Still, Jensen was not only invaluable to the program from a basketball standpoint, but invaluable to Bluder as a lieutenant and confidant, and that system helped sustain Hawkeye basketball into this new era of brighter lights and higher expectations. Who will be Jensen's outlet inside the program when the non-basketball aspects of the job start weighing on her? Who's the staffer that will provide the laser focus on mechanics when Jensen's overseeing the practices as a whole?
Simply put: who's going to be Jan Jensen's Jan Jensen?
The future of Iowa's coaching staff should become clearer over the next few days, and we expect to ask Jensen about staff retention at her press conference Wednesday afternoon.
...BUT IT MIGHT BE BETTER?
That all said, Iowa basketball under Lisa Bluder wasn't just a consistent winner, it was a consistent vibe.
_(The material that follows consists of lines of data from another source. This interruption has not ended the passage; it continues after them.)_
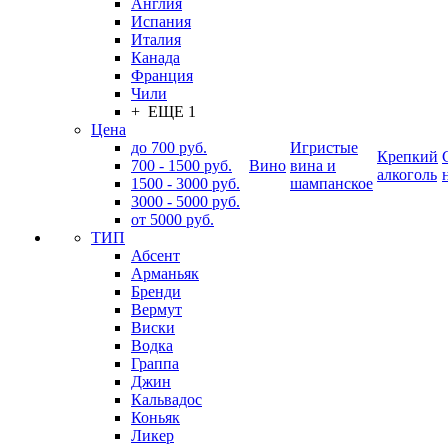
Англия
Испания
Италия
Канада
Франция
Чили
+ ЕЩЕ 1
Цена
до 700 руб.
Игристые
Крепкий
700 - 1500 руб.
Вино
вина и
алкоголь
1500 - 3000 руб.
шампанское
3000 - 5000 руб.
от 5000 руб.
ТИП
Абсент
Арманьяк
Бренди
Вермут
Виски
Водка
Граппа
Джин
Кальвадос
Коньяк
Ликер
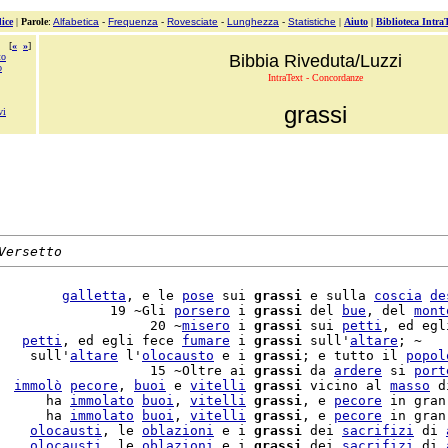
ice
|
Parole
:
Alfabetica
-
Frequenza
-
Rovesciate
-
Lunghezza
-
Statistiche
|
Aiuto
|
Biblioteca Intra
[
«
»
]
to
Bibbia Riveduta/Luzzi
o
IntraText - Concordanze
grassi
vi
Versetto
        
galletta
, e le 
pose
 sui 
grassi
 e sulla 
coscia
de
              19 ~Gli 
porsero
 i 
grassi
 del 
bue
, del 
mont
                   20 ~
misero
 i 
grassi
 sui 
petti
, ed egl
   
petti
, ed egli fece 
fumare
 i 
grassi
 sull'
altare
; ~

    sull'
altare
 l'
olocausto
 e i 
grassi
; e tutto il 
popol
                   15 ~Oltre ai 
grassi
 da 
ardere
 si 
port
  
immolò
pecore
, 
buoi
 e 
vitelli
grassi
 vicino al 
masso
 d
      ha 
immolato
buoi
, 
vitelli
grassi
, e 
pecore
 in gran
      ha 
immolato
buoi
, 
vitelli
grassi
, e 
pecore
 in gran
    
olocausti
, le 
oblazioni
 e i 
grassi
 dei 
sacrifizi
 di 
    
olocausti
, le 
oblazioni
 e i 
grassi
 dei 
sacrifizi
 di 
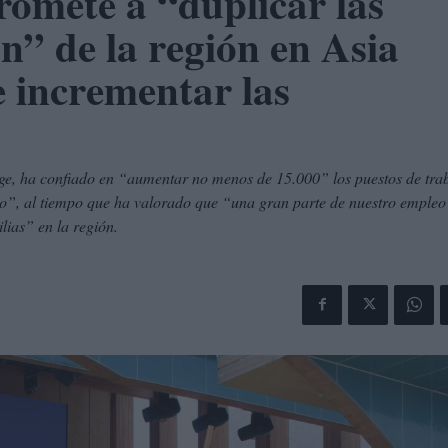
omete a “duplicar las
n” de la región en Asia
e incrementar las
ge, ha confiado en “aumentar no menos de 15.000” los puestos de tra
mo”, al tiempo que ha valorado que “una gran parte de nuestro empleo 
lias” en la región.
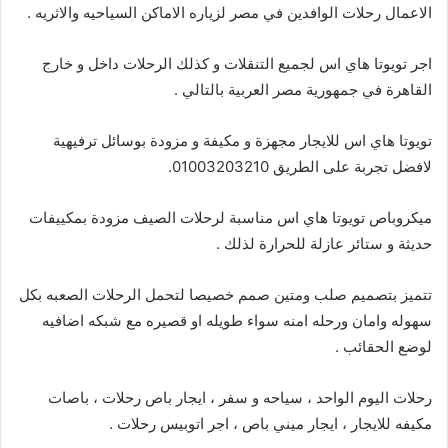
الاعمال رحلات الوافدين في مصر لزياره الاماكن السياحيه والاثريه .
اجر تويوتا هاي اس لجميع التنقلات و كذلك الرحلات داخل و خارج
القاهرة في جمهورية مصر العربية بالتالي .
تويوتا هاي اس للايجار مجهزة و مكيفة و مزودة بوسائل ترفيهية
لافضل تجربة على الطريق 01003203210.
ميكروباص تويوتا هاي اس مناسبة لرحلات الصيف مزودة بمكييفات
حديثة و ستائر عازلة للحرارة لذلك .
تتميز بتصميم صلب ومتين صمم خصيصا لتحمل الرحلات الصعبه بكل
سهوله وامان ورحله امنه سواء طويله او قصيره مع شبكه اضافيه
لوضع الحقائب .
رحلات اليوم الواحد ، سياحه و سفر ، ايجار باص رحلات ، باصات
مكيفه للايجار ، ايجار ميني باص ، اجر اتوبيس رحلات .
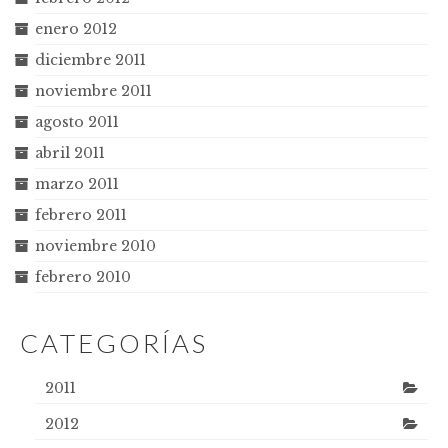
enero 2012
diciembre 2011
noviembre 2011
agosto 2011
abril 2011
marzo 2011
febrero 2011
noviembre 2010
febrero 2010
CATEGORÍAS
2011
2012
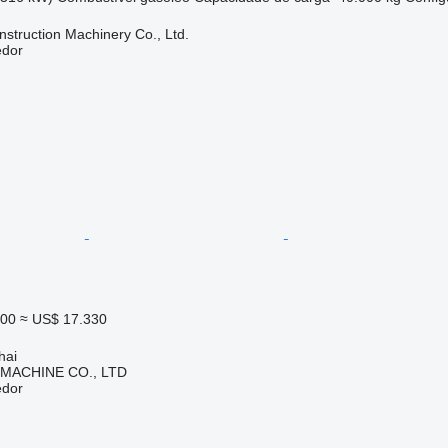
struction Machinery Co., Ltd.
edor
000
≈ US$ 17.330
hai
 MACHINE CO., LTD
edor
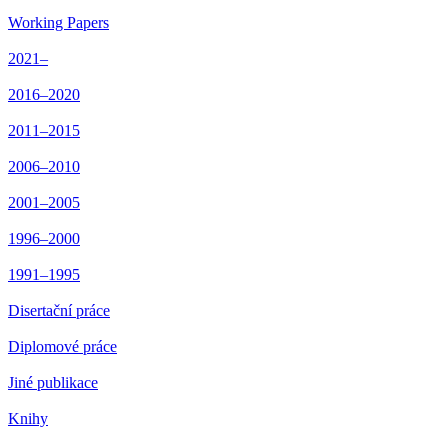
Working Papers
2021–
2016–2020
2011–2015
2006–2010
2001–2005
1996–2000
1991–1995
Disertační práce
Diplomové práce
Jiné publikace
Knihy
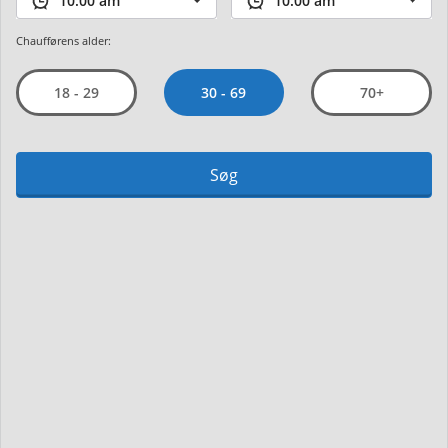
Chaufførens alder:
30 - 69
18 - 29
70+
Søg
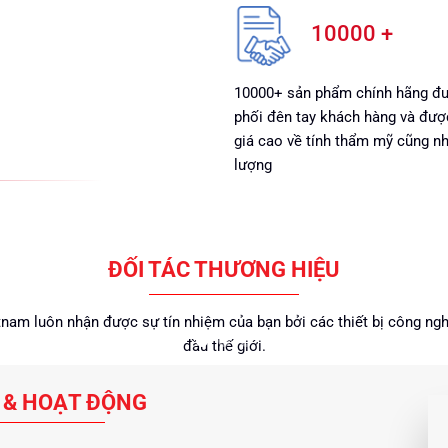
10000 +
10000+ sản phẩm chính hãng đ
phối đên tay khách hàng và đượ
giá cao về tính thẩm mỹ cũng n
lượng
ĐỐI TÁC THƯƠNG HIỆU
am luôn nhận được sự tín nhiệm của bạn bởi các thiết bị công nghi
đầu thế giới.
 & HOẠT ĐỘNG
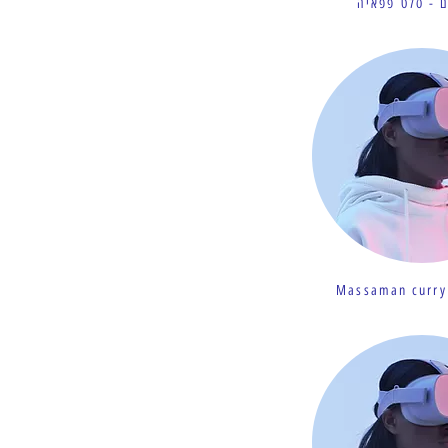
 - סלט פפאיה
Massaman curry 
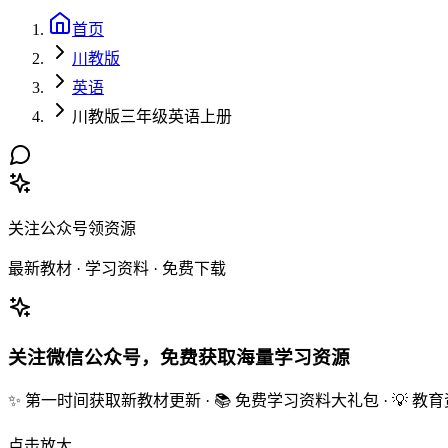
首页
川教版
英语
川教版三年级英语上册
关注公众号领资源
最新教材 · 学习资料 · 免费下载
关注微信公众号，免费获取海量学习资源
✨ 第一时间获取新教材更新 · 📚 免费学习资料大礼包 · 💡 
点击放大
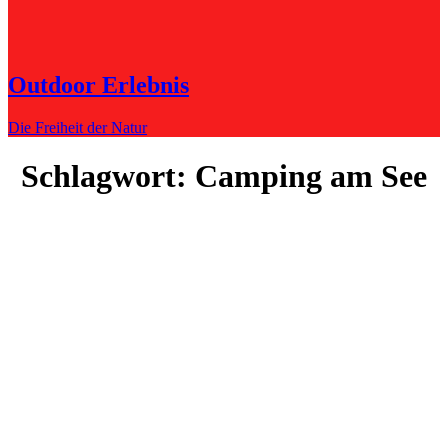
Outdoor Erlebnis
Die Freiheit der Natur
Schlagwort:
Camping am See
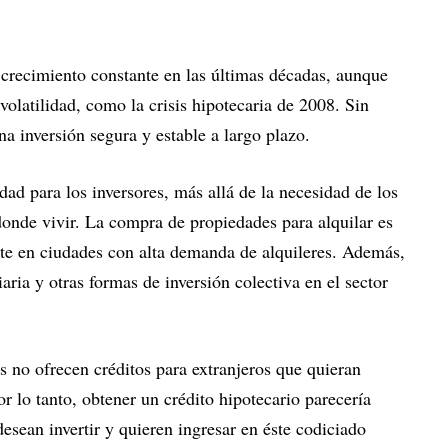
crecimiento constante en las últimas décadas, aunque
olatilidad, como la crisis hipotecaria de 2008. Sin
a inversión segura y estable a largo plazo.
dad para los inversores, más allá de la necesidad de los
onde vivir. La compra de propiedades para alquilar es
nte en ciudades con alta demanda de alquileres. Además,
aria y otras formas de inversión colectiva en el sector
 no ofrecen créditos para extranjeros que quieran
 lo tanto, obtener un crédito hipotecario parecería
desean invertir y quieren ingresar en éste codiciado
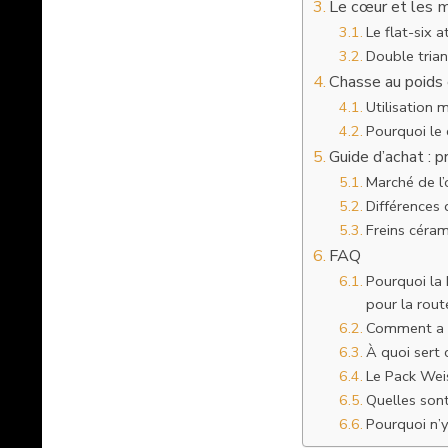
Le cœur et les 
Le flat-six 
Double trian
Chasse au poids
Utilisation 
Pourquoi le 
Guide d’achat : p
Marché de l’
Différences
Freins céram
FAQ
Pourquoi la
pour la rout
Comment a é
À quoi sert
Le Pack Weis
Quelles sont
Pourquoi n’y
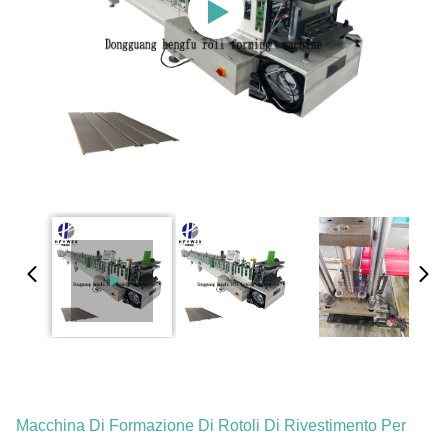
Macchina Di Formazione Di Rotoli Di Rivestimento Per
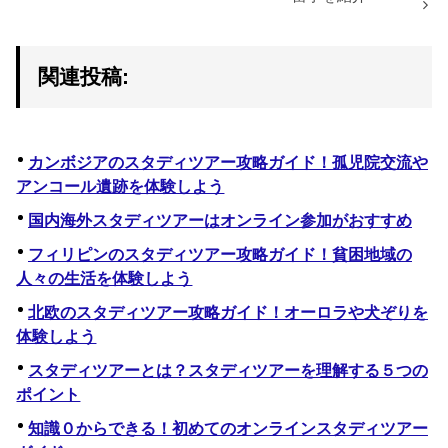
関連投稿:
カンボジアのスタディツアー攻略ガイド！孤児院交流や
アンコール遺跡を体験しよう
国内海外スタディツアーはオンライン参加がおすすめ
フィリピンのスタディツアー攻略ガイド！貧困地域の
人々の生活を体験しよう
北欧のスタディツアー攻略ガイド！オーロラや犬ぞりを
体験しよう
スタディツアーとは？スタディツアーを理解する５つの
ポイント
知識０からできる！初めてのオンラインスタディツアー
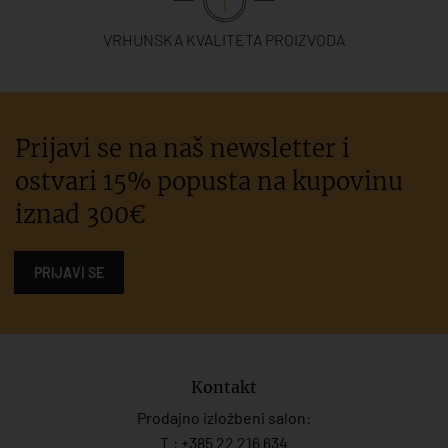
VRHUNSKA KVALITETA PROIZVODA
Prijavi se na naš newsletter i
ostvari 15% popusta na kupovinu
iznad 300€
PRIJAVI SE
Kontakt
Prodajno izložbeni salon:
T.:
+385 22 216 634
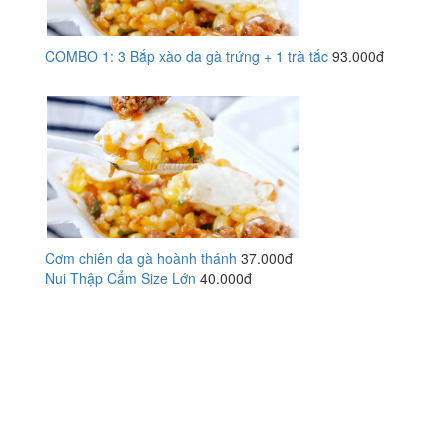
COMBO 1: 3 Bắp xào da gà trứng + 1 trà tắc
93.000đ
Cơm chiên da gà hoành thánh
37.000đ
Nui Thập Cẩm Size Lớn
40.000đ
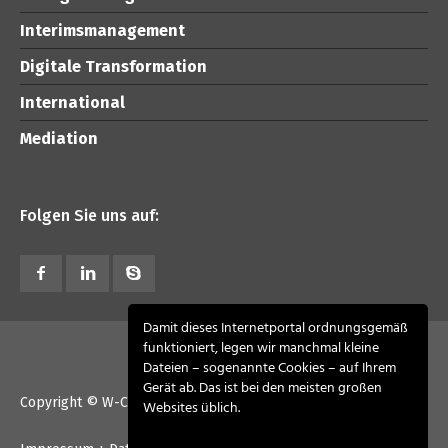
Interimsmanagement
Digitale Transformation
International
Mediation
Folgen Sie uns auf:
Damit dieses Internetportal ordnungsgemäß
funktioniert, legen wir manchmal kleine
Dateien – sogenannte Cookies – auf Ihrem
Gerät ab. Das ist bei den meisten großen
Copyright © W-CONSULT advisory 2026. All Rights Reserved
Websites üblich.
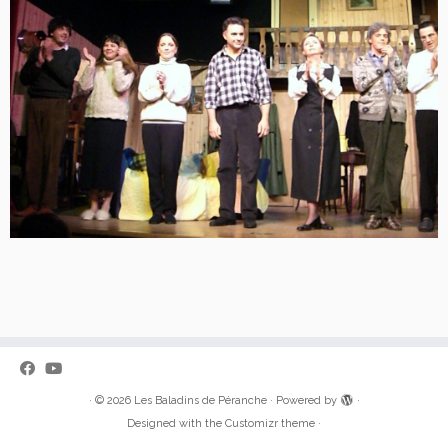
·
© 2026
Les Baladins de Péranche
·
Powered by
·
Designed with the
Customizr theme
·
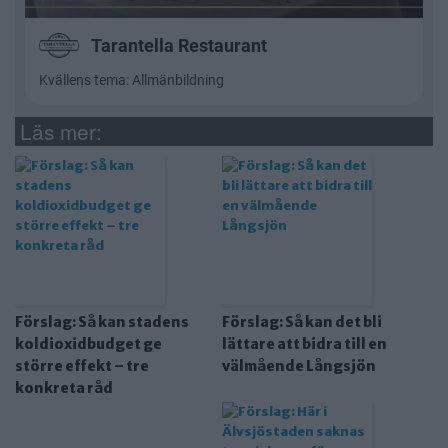
Läs mer:
Förslag: Så kan stadens
Förslag: Så kan det bli
koldioxidbudget ge
lättare att bidra till en
större effekt – tre
välmående Långsjön
konkreta råd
Bluder cultivated an incredible program atmosphere of inclusion and good vibes, and if anything Jensen embodied that culture with even less abandon than her more staid head coach. She's friendly. She's fun. She connects with players on a genuine and personal level, to an extent that basketball seems almost secondary.
Almost.
Jensen can coach the hell out of the sport too, as evidenced by All-American performances by unheralded recruits Megan Gustafson and Monika Czinano in the post, as well as harnessing a level of energy and talent in Caitlin Clark that usually only comes from splitting uranium atoms. Oppenheimer in an immaculate pantsuit.
There's an absolute barrage of elite talent coming from the Midwest in 2024 and beyond, and Jensen can give prospects like the 2026 trio of Maddyn Greenway, Jenica Lewis and Addison Bjorn a commitment to stick around in Iowa City for the duration of their college careers, a timeline that would have had Bluder pushing 70 years old. At 55 herself, Jensen is hardly a mewling kitten, but by 2031 (a five-year window for the Class of '26 prospects to exhaust their eligibility) she'll still be younger then than Bluder is today.
There's no such thing as guaranteed success in basketball or life — the layups still have to go in, the wins still have to be earned, and luck still has to smile on the teams with championship aspirations. That'll never change, regardless of who's stalking the sidelines in Iowa City.
The best thing a coach can do, then, is set up their players for that success as best as possible — and Jensen is as prepared as anybody in the world to do that for the Hawkeyes.